Making congressional records the personal property of members seems tailor-made for the next lawmaker who, like former congressman Aaron Schock (R-Ill.), hopes to evade criminal responsibility by barring access to material allegedly showing how he misspent public funds."

Read the Washington Post, A new House rule is a gift to lawmakers trying to hide criminal acts.

UPDATE II:  "Rep. Tom Price last year purchased shares in a medical device manufacturer days before introducing legislation that would have directly benefited the company, raising new ethics concerns for President-elect Donald Trump's nominee for Health and Human Services secretary.

Price bought between $1,001 to $15,000 worth of shares last March in Zimmer Biomet, according to House records reviewed by CNN.

Less than a week after the transaction, the Georgia Republican congressman introduced the HIP Act, legislation that would have delayed until 2018 a Centers for Medicare and Medicaid Services (CMS) regulation that industry analysts warned would significantly hurt Zimmer Biomet financially once fully implemented."

Read CNN, Trump's Cabinet pick invested in company, then introduced a bill to help it.

UPDATE:  "For two weeks now, the majority leadership in the new Congress and the incoming Trump administration have been conducting a war on ethics. This has ranged from the effort to cripple the Office of Congressional Ethics to the Senate’s rush to confirm President-elect Donald Trump’s nominees before their financial conflicts disclosures were complete to Trump’s own inadequate plan to address his ethical problems.

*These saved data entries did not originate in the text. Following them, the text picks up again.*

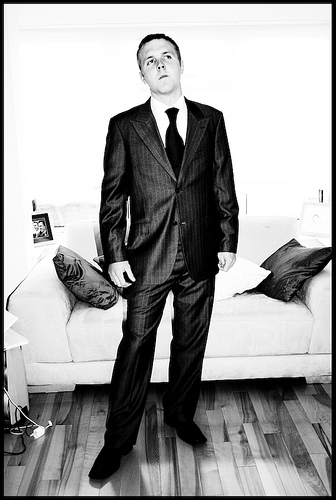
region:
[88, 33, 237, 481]
the man standing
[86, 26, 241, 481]
the man standing in a suit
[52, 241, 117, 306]
the pillow on the couch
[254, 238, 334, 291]
the pillow on the sofa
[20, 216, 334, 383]
the couch behind the man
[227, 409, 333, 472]
the wooden flooring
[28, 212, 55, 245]
the picture frame near the couch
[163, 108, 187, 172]
the man's tie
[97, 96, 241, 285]
the man's jacket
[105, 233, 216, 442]
the man's long pants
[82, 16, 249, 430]
the man is wearing a suit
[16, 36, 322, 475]
the picture is black and white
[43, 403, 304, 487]
the floors are made of wood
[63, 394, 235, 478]
the man is wearing black shoes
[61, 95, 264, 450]
the suit is pin striped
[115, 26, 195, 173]
the man is wearing a tie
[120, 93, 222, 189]
the tie is black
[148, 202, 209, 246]
the button is undone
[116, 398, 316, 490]
the floor is mixed wood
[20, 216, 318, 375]
the couch is white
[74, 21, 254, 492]
person wearing a suit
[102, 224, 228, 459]
person wearing striped pants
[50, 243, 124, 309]
pillow on a couch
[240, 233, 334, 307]
pillow on a couch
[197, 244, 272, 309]
pillow on a couch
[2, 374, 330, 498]
floor made of hardwood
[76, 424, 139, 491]
black shoe on a foot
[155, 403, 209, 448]
black shoe on a foot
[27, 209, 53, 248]
picture in a frame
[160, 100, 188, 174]
black tie on a person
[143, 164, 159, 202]
stripes on man's suit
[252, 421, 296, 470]
part of the flooring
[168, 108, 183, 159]
tie worn by man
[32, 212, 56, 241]
picture in small frame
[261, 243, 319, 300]
dark pillow on sofa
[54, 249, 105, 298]
printed pillow on couch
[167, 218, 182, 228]
button on man's suit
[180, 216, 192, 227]
button hole on suit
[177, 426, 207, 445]
shoe on man's foot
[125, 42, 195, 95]
face of the man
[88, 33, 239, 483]
a young man standing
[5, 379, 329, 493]
a tiled hardwood floor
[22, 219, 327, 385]
a light colored love seat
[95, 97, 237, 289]
a shiny dark suit coat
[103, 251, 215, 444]
shiny black suit pants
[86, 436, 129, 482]
a black right shoe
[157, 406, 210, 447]
a black left shoe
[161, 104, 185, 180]
a dark colored tie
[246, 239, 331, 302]
a dark colored pillow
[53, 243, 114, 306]
a dark colored pillow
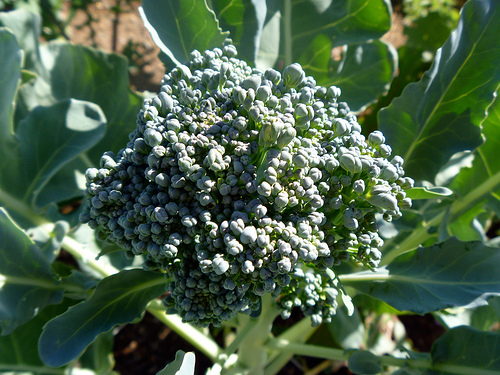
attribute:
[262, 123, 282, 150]
bud — green, swelling, open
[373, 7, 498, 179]
leaf — green, new, healthy, large, narrow, wide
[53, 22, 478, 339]
brocooli — green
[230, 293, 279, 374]
stalk — fat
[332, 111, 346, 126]
seedling — green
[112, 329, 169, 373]
dirt — wet, brown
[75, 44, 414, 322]
head — green, young, small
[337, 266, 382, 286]
stem — long, thick, yellow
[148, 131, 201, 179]
florets — tightly closed, fat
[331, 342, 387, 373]
leaf — curled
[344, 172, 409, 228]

The latest front involves the Office of Government Ethics and its director, Walter Shaub Jr., who has had the temerity to speak up against Trump’s plan to deal with his conflicts of interest as 'meaningless.'

Both of us, former ethics counsels for Presidents George W. Bush and Barack Obama, respectively, have worked with Shaub, a career public servant who, in our experience, provided nonpartisan and wise advice. Now, Shaub is being pilloried — and may be at risk of losing his job — for doing just that, and asserting correctly that Trump’s approach 'doesn’t meet the standards .?.?. that every president in the last four decades has met.'"

Read the Washington Post, Just when you thought the Trump ethics disaster couldn’t get worse, it did.

"House Republicans, overriding their top leaders, voted on Monday to significantly curtail the power of an independent ethics office set up in 2008 in the aftermath of corruption scandals that sent three members of Congress to jail.

The move to effectively kill the Office of Congressional Ethics was not made public until late Monday, when Representative Robert W. Goodlatte, Republican of Virginia and chairman of the House Judiciary Committee, announced that the House Republican Conference had approved the change. There was no advance notice or debate on the measure.

The surprising vote came on the eve of the start of a new session of Congress, where emboldened Republicans are ready to push an ambitious agenda on everything from health care to infrastructure, issues that will be the subject of intense lobbying from corporate interests. The House Republicans’ move would take away both power and independence from an investigative body, and give lawmakers more control over internal inquiries.

It also came on the eve of a historic shift in power in Washington, where Republicans control both houses of Congress and where a wealthy businessman with myriad potential conflicts of interest is preparing to move into the White House."

Read The New York Times, With No Warning, House Republicans Vote to Gut Independent Ethics Office.

Notwithstanding his comments, I'm betting Trump had something to do with this.